» **Exercise goal**
Transcribe the entries word for word, starting at the line that has "einem unterhaltsamen Hörerlebnis." and stopping after the last line of the entries. Leave the pictures out.

» **Provided material**
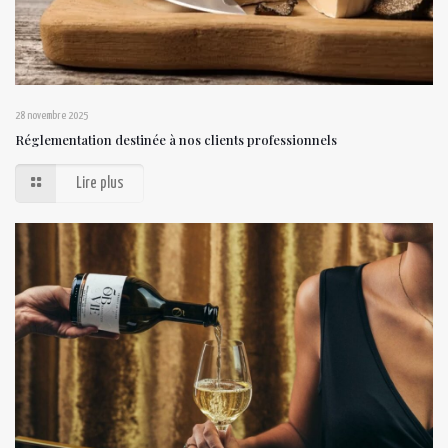
28 novembre 2025
Réglementation destinée à nos clients professionnels
Lire plus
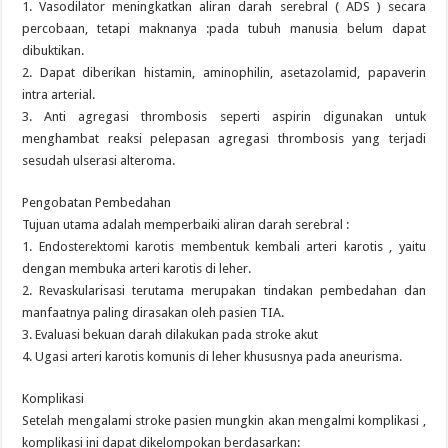
1. Vasodilator meningkatkan aliran darah serebral ( ADS ) secara
percobaan, tetapi maknanya :pada tubuh manusia belum dapat
dibuktikan.
2. Dapat diberikan histamin, aminophilin, asetazolamid, papaverin
intra arterial.
3. Anti agregasi thrombosis seperti aspirin digunakan untuk
menghambat reaksi pelepasan agregasi thrombosis yang terjadi
sesudah ulserasi alteroma.
Pengobatan Pembedahan
Tujuan utama adalah memperbaiki aliran darah serebral :
1. Endosterektomi karotis membentuk kembali arteri karotis , yaitu
dengan membuka arteri karotis di leher.
2. Revaskularisasi terutama merupakan tindakan pembedahan dan
manfaatnya paling dirasakan oleh pasien TIA.
3. Evaluasi bekuan darah dilakukan pada stroke akut
4. Ugasi arteri karotis komunis di leher khususnya pada aneurisma.
Komplikasi
Setelah mengalami stroke pasien mungkin akan mengalmi komplikasi ,
komplikasi ini dapat dikelompokan berdasarkan:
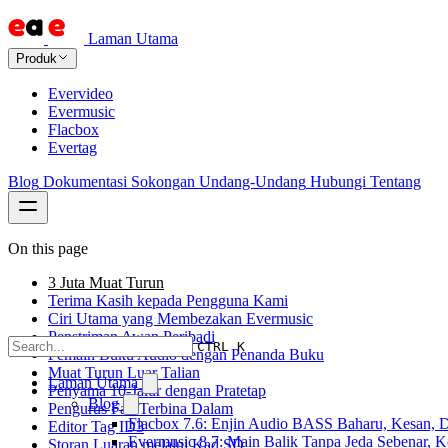
Laman Utama
Produk
Evervideo
Evermusic
Flacbox
Evertag
Blog
Dokumentasi
Sokongan
Undang-Undang
Hubungi
Tentang
On this page
3 Juta Muat Turun
Terima Kasih kepada Pengguna Kami
Ciri Utama yang Membezakan Evermusic
Penstriman Awan Peribadi
CTRL K
Pemain Buku Audio dengan Penanda Buku
Muat Turun Luar Talian
Laman Utama
Penyama 10-Jalur dengan Pratetap
Blog
Pengurus Fail Terbina Dalam
Flacbox 7.6: Enjin Audio BASS Baharu, Kesan, D
Editor Tag ID3
Evermusic 8.7: Main Balik Tanpa Jeda Sebenar, 
Storan Luaran melalui Kad SD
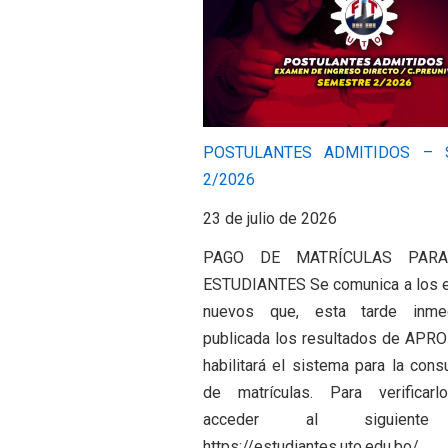
POSTULANTES ADMITIDOS – 
2/2026
23 de julio de 2026
PAGO DE MATRÍCULAS PAR
ESTUDIANTES Se comunica a los e
nuevos que, esta tarde inmed
publicada los resultados de APR
habilitará el sistema para la cons
de matrículas. Para verificarl
acceder al siguiente 
https://estudiantes.uto.edu.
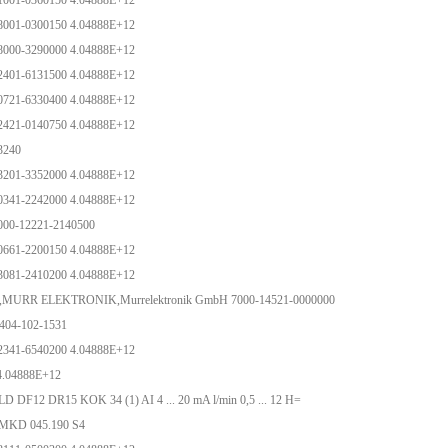
1001-0360150 4.04888E+12
8001-0300150 4.04888E+12
8000-3290000 4.04888E+12
2401-6131500 4.04888E+12
0721-6330400 4.04888E+12
2421-0140750 4.04888E+12
-3240
3201-3352000 4.04888E+12
0341-2242000 4.04888E+12
000-12221-2140500
0661-2200150 4.04888E+12
3081-2410200 4.04888E+12
MURR ELEKTRONIK,Murrelektronik GmbH 7000-14521-0000000
404-102-1531
2341-6540200 4.04888E+12
4.04888E+12
 DF12 DR15 KOK 34 (1) AI 4 ... 20 mA l/min 0,5 ... 12 H=
5B MKD 045.190 S4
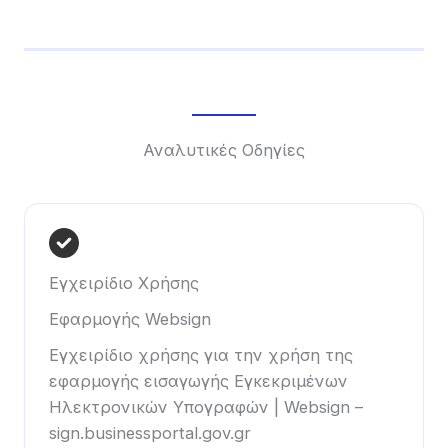
Αναλυτικές Οδηγίες
Εγχειρίδιο Χρήσης
Εφαρμογής Websign
Εγχειρίδιο χρήσης για την χρήση της
εφαρμογής εισαγωγής Εγκεκριμένων
Ηλεκτρονικών Υπογραφών | Websign –
sign.businessportal.gov.gr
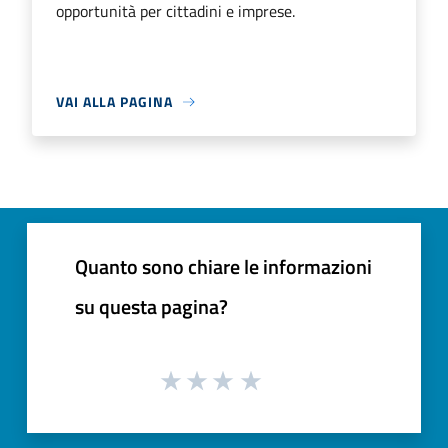
opportunità per cittadini e imprese.
VAI ALLA PAGINA
Quanto sono chiare le informazioni
su questa pagina?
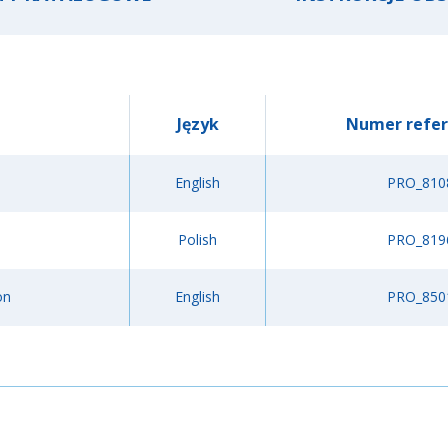
Język
Numer refer
English
PRO_810
Polish
PRO_819
on
English
PRO_850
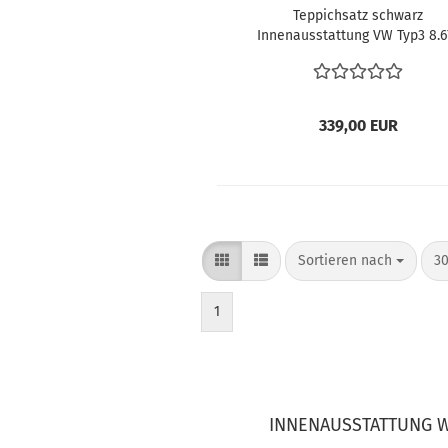
Teppichsatz schwarz
Innenausstattung VW Typ3 8.6
1972 mit Schaltgetriebe
339,00 EUR
Sortieren nach
pr
Sortieren nach
30
1
INNENAUSSTATTUNG W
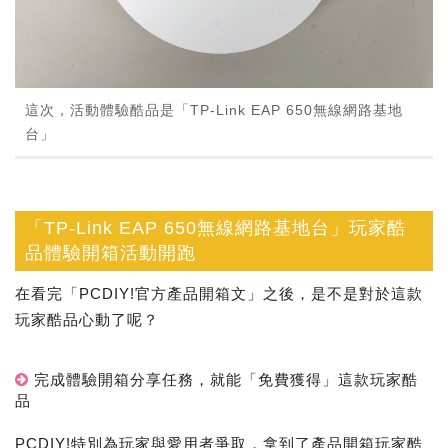
這次，活動體驗酷品是「TP-Link EAP 650無線網路基地
台」
「TP-Link EAP 650無線網路基地台」玩家酷
品體驗開箱活動開跑
在看完「PCDIY!官方產品開箱文」之後，是不是對於這款
玩家酷品心動了呢？
完成體驗開箱分享任務，就能「免費獲得」這款玩家酷
品
PCDIY!特別為玩家與愛用者爭取，拿到了產品開箱玩家酷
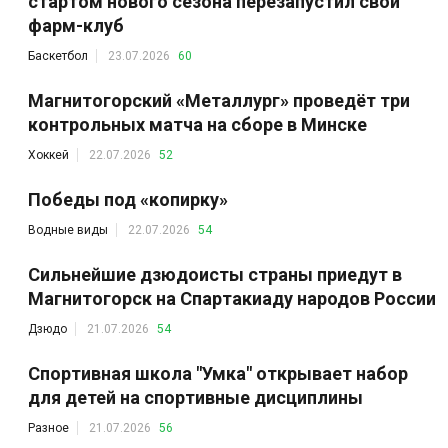
стартом нового сезона перезапустил свой
фарм-клуб
Баскетбол
23.07.2026
60
Магнитогорский «Металлург» проведёт три
контрольных матча на сборе в Минске
Хоккей
22.07.2026
52
Победы под «копирку»
Водные виды
22.07.2026
54
Сильнейшие дзюдоисты страны приедут в
Магнитогорск на Спартакиаду народов России
Дзюдо
21.07.2026
54
Спортивная школа "Умка" открывает набор
для детей на спортивные дисциплины
Разное
21.07.2026
56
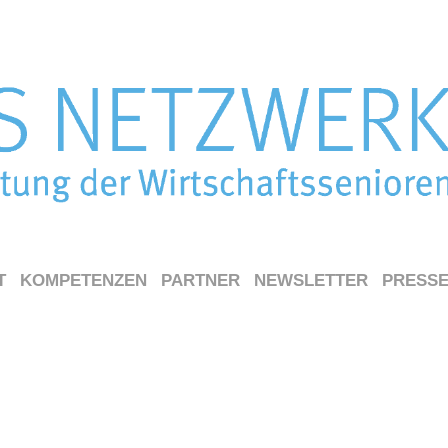
T
KOMPETENZEN
PARTNER
NEWSLETTER
PRESS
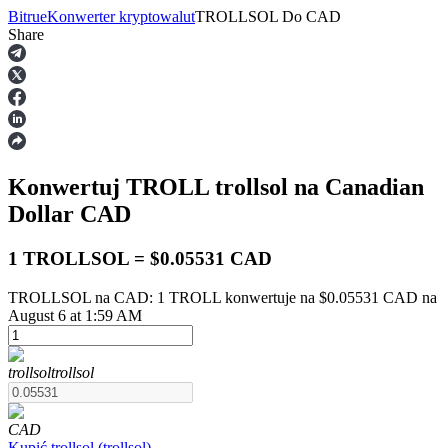
Bitrue
Konwerter kryptowalut
TROLLSOL
Do
CAD
Share
Kontrakty terminowe
Konwertuj TROLL
trollsol
na Canadian
Dollar
CAD
1 TROLLSOL = $0.05531 CAD
TROLLSOL na CAD: 1 TROLL konwertuje na $0.05531 CAD na
Kontrakty terminowe na USDT
August 6 at 1:59 AM
Kontrakty futures wykorzystujące USDT jako zabezpieczenie
trollsol
trollsol
CAD
Kupić
trollsol
(
trollsol
)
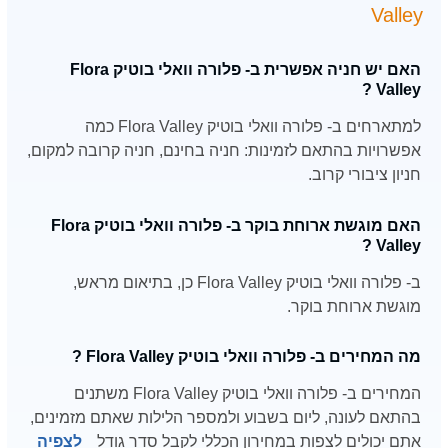
Valley
האם יש חניה אפשרית ב- פלורה וואלי בוטיק Flora
Valley ?
למתארחים ב- פלורה וואלי בוטיק Flora Valley כמה
אפשרויות בהתאם לזמינות: חניה בחינם, חניה קרובה למקום,
חניון ציבורי קרוב.
האם מוגשת ארוחת בוקר ב- פלורה וואלי בוטיק Flora
Valley ?
ב- פלורה וואלי בוטיק Flora Valley כן, בתיאום מראש,
מוגשת ארוחת בוקר.
מה המחירים ב- פלורה וואלי בוטיק Flora Valley ?
המחירים ב- פלורה וואלי בוטיק Flora Valley משתנים
בהתאם לעונה, ליום בשבוע ולמספר הלילות שאתם מזמינים,
אתם יכולים לצפות במחירון הכללי לקבל סדר גודל
לצפיה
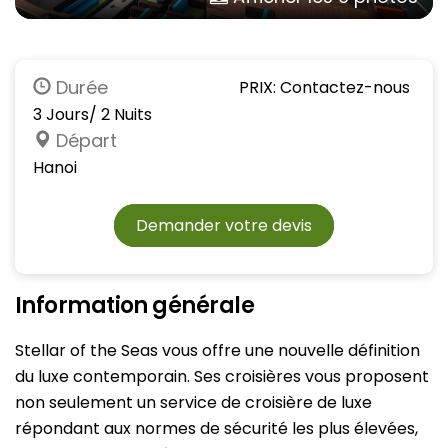
Durée
PRIX: Contactez-nous
3 Jours/ 2 Nuits
Départ
Hanoi
Demander votre devis
Information générale
Stellar of the Seas vous offre une nouvelle définition
du luxe contemporain. Ses croisières vous proposent
non seulement un service de croisière de luxe
répondant aux normes de sécurité les plus élevées,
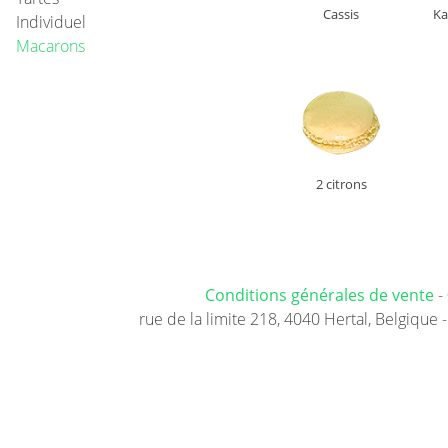
Cassis
Ka
Individuel
Macarons
2 citrons
Conditions générales de vente
-
rue de la limite 218, 4040 Hertal, Belgique -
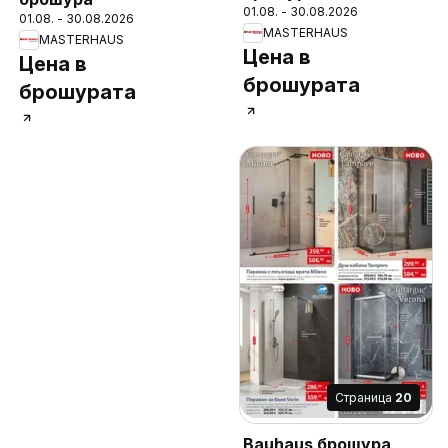
01.08. - 30.08.2026
01.08. - 30.08.2026
MASTERHAUS
MASTERHAUS
Цена в
Цена в
брошурата
брошурата
Cтраница
20
Bauhaus брошура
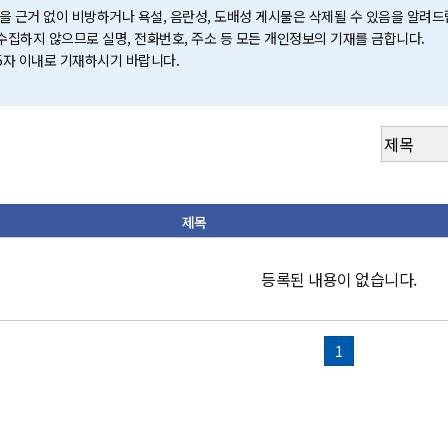
인을 근거 없이 비방하거나 욕설, 음란성, 도배성 게시물은 삭제될 수 있음을 알려드
수집하지 않으므로 실명, 전화번호, 주소 등 모든 개인정보의 기재를 금합니다.
5자 이내로 기재하시기 바랍니다.
제목
등록된 내용이 없습니다.
1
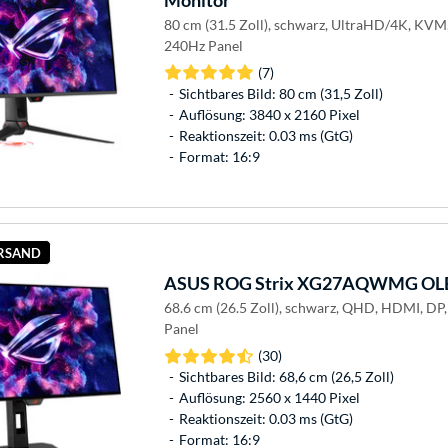
80 cm (31.5 Zoll), schwarz, UltraHD/4K, KV
240Hz Panel
(7)
Sichtbares Bild: 80 cm (31,5 Zoll)
Auflösung: 3840 x 2160 Pixel
Reaktionszeit: 0.03 ms (GtG)
Format: 16:9
ERSAND
ASUS
ROG Strix XG27AQWMG OLE
68.6 cm (26.5 Zoll), schwarz, QHD, HDMI, DP
Panel
(30)
Sichtbares Bild: 68,6 cm (26,5 Zoll)
Auflösung: 2560 x 1440 Pixel
Reaktionszeit: 0.03 ms (GtG)
Format: 16:9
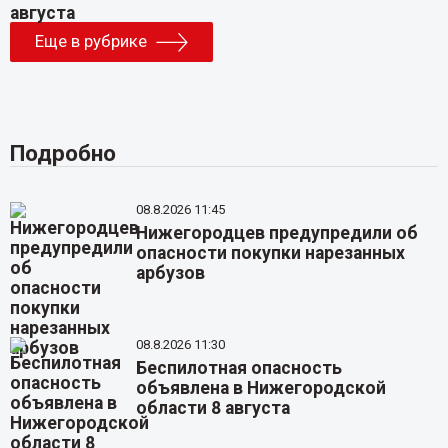
Еще в рубрике
Подробно
08.8.2026 11:45
Нижегородцев предупредили об
опасности покупки нарезанных
арбузов
08.8.2026 11:30
Беспилотная опасность
объявлена в Нижегородской
области 8 августа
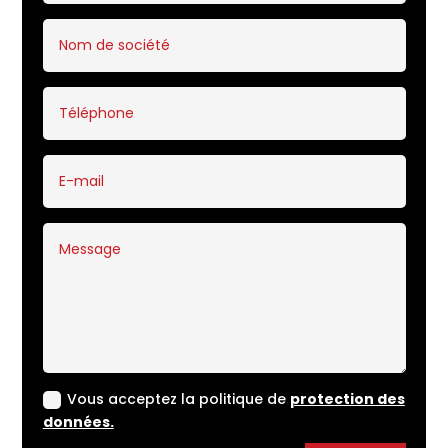
Vous acceptez la politique de
protection des
données.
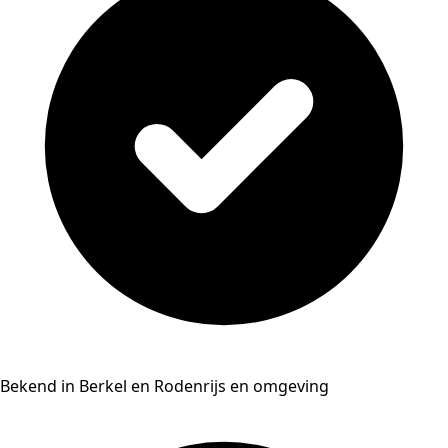
Bekend in Berkel en Rodenrijs en omgeving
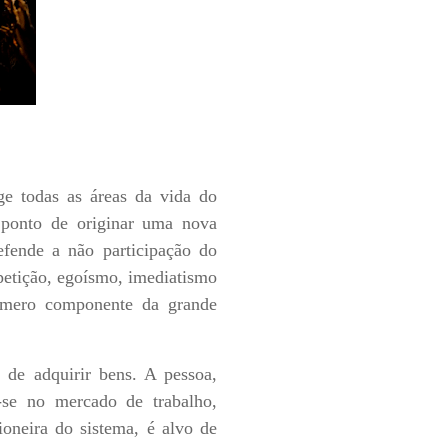
ge todas as áreas da vida do
o ponto de originar uma nova
defende a não participação do
etição, egoísmo, imediatismo
 mero componente da grande
e de adquirir bens. A pessoa,
r-se no mercado de trabalho,
ioneira do sistema, é alvo de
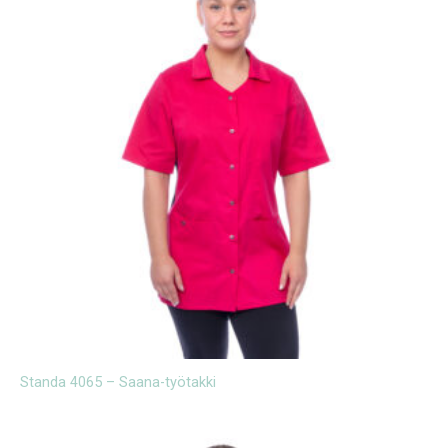
Standa 4065 – Saana-työtakki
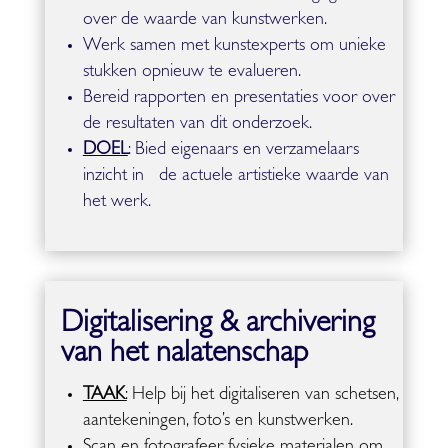
over de waarde van kunstwerken.
Werk samen met kunstexperts om unieke
stukken opnieuw te evalueren.
Bereid rapporten en presentaties voor over
de resultaten van dit onderzoek.
DOEL
: Bied eigenaars en verzamelaars
inzicht in de actuele artistieke waarde van
het werk.
Digitalisering & archivering
van het nalatenschap
TAAK
:
Help bij het digitaliseren van schetsen,
aantekeningen, foto’s en kunstwerken.
Scan en fotografeer fysieke materialen om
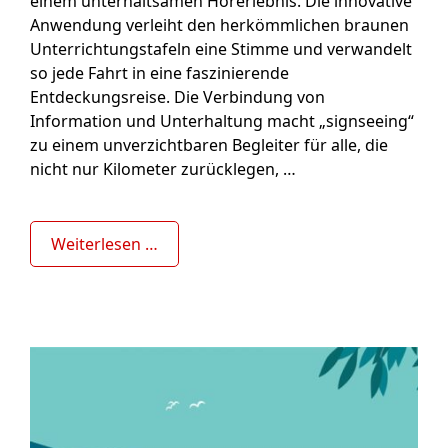
einem unterhaltsamen Hörerlebnis. Die innovative
Anwendung verleiht den herkömmlichen braunen
Unterrichtungstafeln eine Stimme und verwandelt
so jede Fahrt in eine faszinierende
Entdeckungsreise. Die Verbindung von
Information und Unterhaltung macht „signseeing“
zu einem unverzichtbaren Begleiter für alle, die
nicht nur Kilometer zurücklegen, …
Weiterlesen …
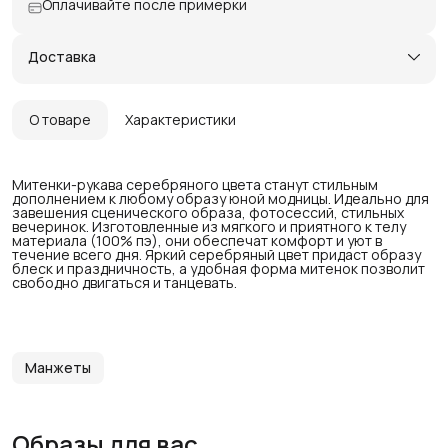
Оплачивайте после примерки
Доставка
О товаре
Характеристики
Митенки-рукава серебряного цвета станут стильным
дополнением к любому образу юной модницы. Идеально для
завешения сценического образа, фотосессий, стильных
вечеринок. Изготовленные из мягкого и приятного к телу
материала (100% пэ), они обеспечат комфорт и уют в
течение всего дня. Яркий серебряный цвет придаст образу
блеск и праздничность, а удобная форма митенок позволит
свободно двигаться и танцевать.
Манжеты
Образы для вас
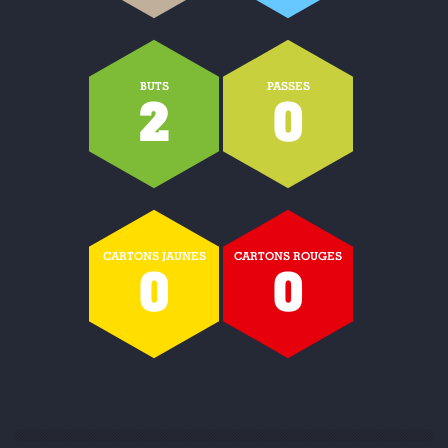
BUTS
PASSES
2
0
CARTONS JAUNES
CARTONS ROUGES
0
0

» **Solution to this exercise**
einem unterhaltsamen Hörerlebnis. Die innovative
Anwendung verleiht den herkömmlichen braunen
Unterrichtungstafeln eine Stimme und verwandelt
so jede Fahrt in eine faszinierende
Entdeckungsreise. Die Verbindung von
Information und Unterhaltung macht „signseeing“
zu einem unverzichtbaren Begleiter für alle, die
nicht nur Kilometer zurücklegen, …
Weiterlesen …
Оплачивайте после примерки
Доставка
О товаре
Характеристики
Митенки-рукава серебряного цвета станут стильным
дополнением к любому образу юной модницы. Идеально для
завешения сценического образа, фотосессий, стильных
вечеринок. Изготовленные из мягкого и приятного к телу
материала (100% пэ), они обеспечат комфорт и уют в
течение всего дня. Яркий серебряный цвет придаст образу
блеск и праздничность, а удобная форма митенок позволит
свободно двигаться и танцевать.
Манжеты
Образы для вас
BUTS
PASSES
2
0
CARTONS JAUNES
CARTONS ROUGES
0
0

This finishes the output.